Barrington District 220 aims for international success in math
Becky Gill, District 220's director of curriculum and instruction, speaks to parents Jan. 29 during “Parent University Math Night” at Barrington High School. | Buzz Orr~Sun-Times Media
Updated: March 8, 2013 6:48AM
BARRINGTON — District 220 elementary schools are teaching math differently.
Singapore Math, which is now used widely across the country, was introduced in Barrington area classrooms this year with the hope that the system will make it easier for students to master new rules and concepts.
Becky Gill, the district’s director of curriculum and instruction, believes the approach can lift the district to the forefront of academic leadership.
“We have no bragging rights internationally when it comes to math and science,” said Gill, noting that a district committee analyzed data including international test scores. “We want our students to learn how to think and problem solve.”
On Jan. 29, District 220 parents were invited to a “Parent University Math Night” with Char Forsten, a New Hampshire-based math consultant who has been working with the district on the implementation of Singapore Math.
Barrington math teachers are teaching Singapore Math in grades K-5, and there are plans to expand the program into sixth grade classrooms during the 2013-14 school year.
Forsten said the problem with traditional math has been too much rote memorization of rules and not enough comprehension about how and why those rules are used.
“Lots of times, students memorize math rules, but there’s no meaning behind them,” Forsten said.
Singapore Math uses a pictorial approach, particularly with younger grades.
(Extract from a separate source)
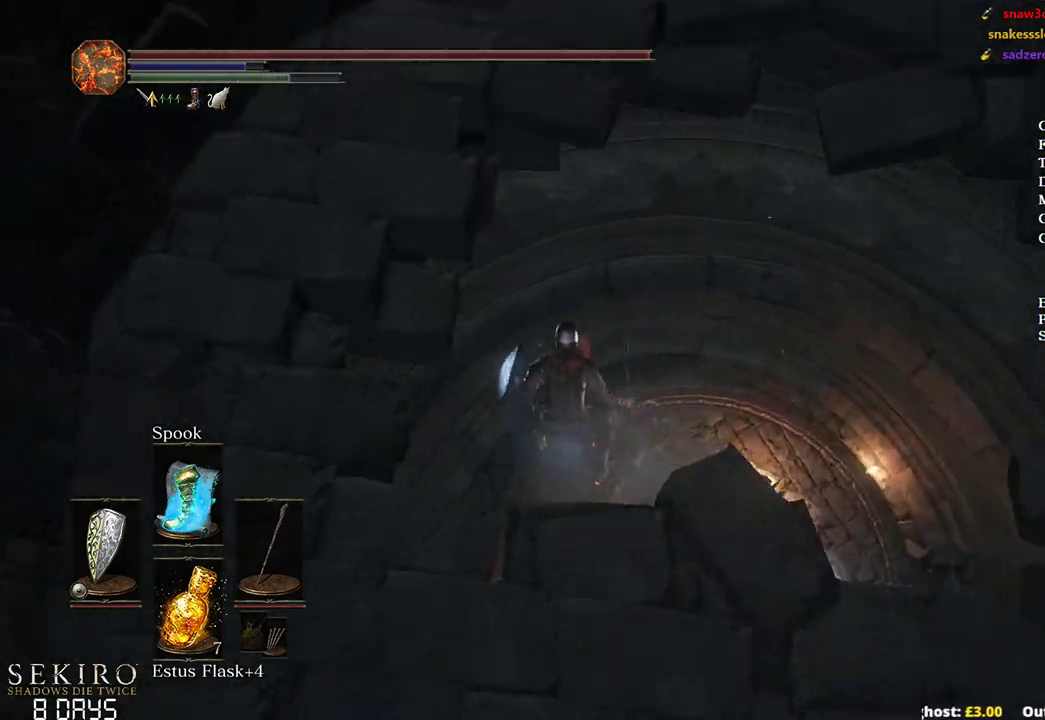
{"buttons": [], "left_stick": "down-right", "right_stick": "center", "events": [[33, "B", "down"], [100, "B", "up"], [133, "left_stick", "down-right"], [200, "B", "down"], [267, "B", "up"], [367, "B", "down"], [433, "B", "up"]]}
Forsten called them “math stories.”
An example could be a picture of frogs in a pond, she began to explain. Students would count how many frogs are on a lily pad, how many in the water, and how many are in the picture altogether. These “math stories” become more complicated in higher grades.
“Singapore is foundational,” Forsten said. “When they get to algebra, it’s based on seeing it first.”
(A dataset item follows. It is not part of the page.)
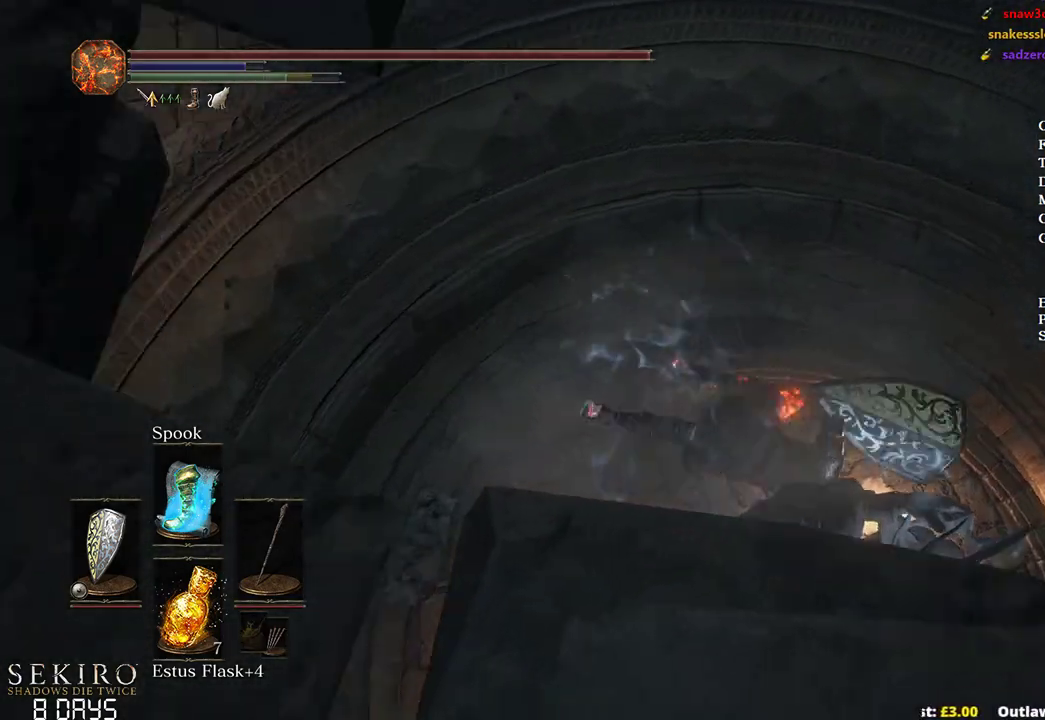
{"buttons": ["A", "B"], "left_stick": "down", "right_stick": "center", "events": [[67, "B", "down"], [183, "left_stick", "down"], [467, "A", "down"]]}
Forsten also explained that word problems can be made more understandable through pictures and bar charts, which also are used in problems involving fractions. When multiplying and dividing numbers, Singapore Math lets students use “number bonds,” allowing them to break numbers apart into smaller numbers. Breaking a five into a two and a three, for instance, gives students multiple ways in which to solve the problem.
“This program is fabulous,” said District 220 parent Kyle Kick, who attended Math Night. “What’s strong about it is they’re able to visualize math. You can play with it and the rules begin to have more meaning.”
Anne Horwath, another District 220 parent, reported that her daughter has been responding very well to Singapore Math.
“It’s like she’s seeing the options in math that I never had as a kid,” she said.
Before Singapore Math, Gill said math teachers covered a broad range of topics but did not have time for details on each.
With the new system in place, Gill said she’s received very positive feedback.
“Our teachers are seeing that it’s different and the kids are more enthusiastic about math,” she said.
Jen Burton, an instructional coach who works with District 220, said she’s also seen more enthusiasm for math among the students who use the Singapore model.
“It’s not about what we’re teaching, it’s how they need to learn,” she said.